Jenny Townsend has ordered guests to leave her beachside caravan park in Bowen – she doesn’t want to be responsible for any deaths Cyclone Debbie might cause.
But Ms Townsend isn’t going anywhere despite the Red Zone evacuation order over her Harbour Lights van park that sits just 50 metres back from the sand – a marina on one side, a stretch of beach on the other.
When Debbie makes landfall – somewhere between Bowen and Ayr, 100km to the north – she will be taking shelter in the two-storey brick home that also serves as the van park’s office.
The windows have been taped up. The perimeter sand-bagged. Wheelie bins have been filled with water. And a generator is ready to fire up if the power goes out.
“All the guests are gone. We evacuated them. We don’t want the responsibility of lives,” Ms Townsend told AAP on Monday morning.
But when asked about her own, she said: “I’ve been here for 20 years and quite a few cyclones have come through, and we’ve never had any damage at all, apart from trees down.”

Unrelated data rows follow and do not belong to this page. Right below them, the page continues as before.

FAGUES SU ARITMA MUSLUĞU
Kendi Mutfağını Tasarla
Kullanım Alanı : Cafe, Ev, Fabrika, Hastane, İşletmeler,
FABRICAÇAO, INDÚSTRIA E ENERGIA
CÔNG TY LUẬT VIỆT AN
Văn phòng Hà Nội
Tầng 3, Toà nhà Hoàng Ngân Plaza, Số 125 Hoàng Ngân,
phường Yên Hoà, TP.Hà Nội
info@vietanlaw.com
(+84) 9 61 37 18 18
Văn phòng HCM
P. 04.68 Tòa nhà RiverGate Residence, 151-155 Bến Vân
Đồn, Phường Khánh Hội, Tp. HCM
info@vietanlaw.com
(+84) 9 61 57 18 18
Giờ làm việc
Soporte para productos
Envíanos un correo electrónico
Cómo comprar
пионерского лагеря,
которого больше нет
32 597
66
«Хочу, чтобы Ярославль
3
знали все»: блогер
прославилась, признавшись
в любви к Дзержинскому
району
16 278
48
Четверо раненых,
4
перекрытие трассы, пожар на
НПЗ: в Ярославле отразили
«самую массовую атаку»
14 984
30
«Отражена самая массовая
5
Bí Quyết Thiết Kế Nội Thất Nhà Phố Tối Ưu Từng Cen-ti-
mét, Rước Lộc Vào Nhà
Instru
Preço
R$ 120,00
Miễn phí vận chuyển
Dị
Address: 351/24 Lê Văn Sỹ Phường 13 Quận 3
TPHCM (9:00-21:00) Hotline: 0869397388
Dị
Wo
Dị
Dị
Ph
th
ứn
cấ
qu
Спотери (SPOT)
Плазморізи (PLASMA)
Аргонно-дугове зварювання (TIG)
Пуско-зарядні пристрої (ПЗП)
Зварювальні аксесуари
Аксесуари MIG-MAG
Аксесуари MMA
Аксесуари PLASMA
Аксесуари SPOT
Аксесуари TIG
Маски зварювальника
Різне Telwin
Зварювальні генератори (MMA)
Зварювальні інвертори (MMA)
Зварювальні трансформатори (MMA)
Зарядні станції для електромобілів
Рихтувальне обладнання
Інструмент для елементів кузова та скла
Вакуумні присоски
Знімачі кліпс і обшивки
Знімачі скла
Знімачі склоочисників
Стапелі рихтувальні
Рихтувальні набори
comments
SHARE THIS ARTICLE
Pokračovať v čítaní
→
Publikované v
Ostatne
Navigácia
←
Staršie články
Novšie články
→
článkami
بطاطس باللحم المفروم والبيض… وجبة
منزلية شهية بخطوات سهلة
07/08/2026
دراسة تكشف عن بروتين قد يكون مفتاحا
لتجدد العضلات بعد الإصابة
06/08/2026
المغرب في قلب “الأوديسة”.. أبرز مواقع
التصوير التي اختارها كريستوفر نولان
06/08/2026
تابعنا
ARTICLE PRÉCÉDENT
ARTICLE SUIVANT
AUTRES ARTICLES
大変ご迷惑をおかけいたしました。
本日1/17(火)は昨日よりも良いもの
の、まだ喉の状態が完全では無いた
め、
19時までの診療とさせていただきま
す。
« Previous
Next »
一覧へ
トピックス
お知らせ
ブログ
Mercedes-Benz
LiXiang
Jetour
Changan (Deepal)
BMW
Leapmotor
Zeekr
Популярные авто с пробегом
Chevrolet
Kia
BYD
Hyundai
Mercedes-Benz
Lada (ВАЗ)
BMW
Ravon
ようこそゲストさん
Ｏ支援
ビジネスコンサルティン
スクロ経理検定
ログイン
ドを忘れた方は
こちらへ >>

With Cyclone Debbie expected to make landfall as a severe category four storm on Tuesday morning, some residents are doing as they’re told, and evacuating vulnerable areas.
But others, like Ms Townsend, remember all too well what happened six years ago, when the destructive Cyclone Yasi hit north Queensland.
She doesn’t want to find herself in the position of a Cardwell caravan park owner, who lost so much back then.
“The roofs blew off his cabins. He could have saved a lot of stuff, but because it wasn’t someone’s house, the SES wouldn’t tarp them, and they wouldn’t let him back in to do it,” she recalled.
“He lost a lot, not during the cyclone, but after it hit. Stuff he could have saved. And that’s part of the reason why we’ll stay.”
Ms Townsend says she’s done everything she can to prepare for Debbie, and the 260km/h winds and potentially devastating storm surge the cyclone could bring.
“We’ve prepared as best we can. We’ve done as much as we know. We’ll be fine,” she said.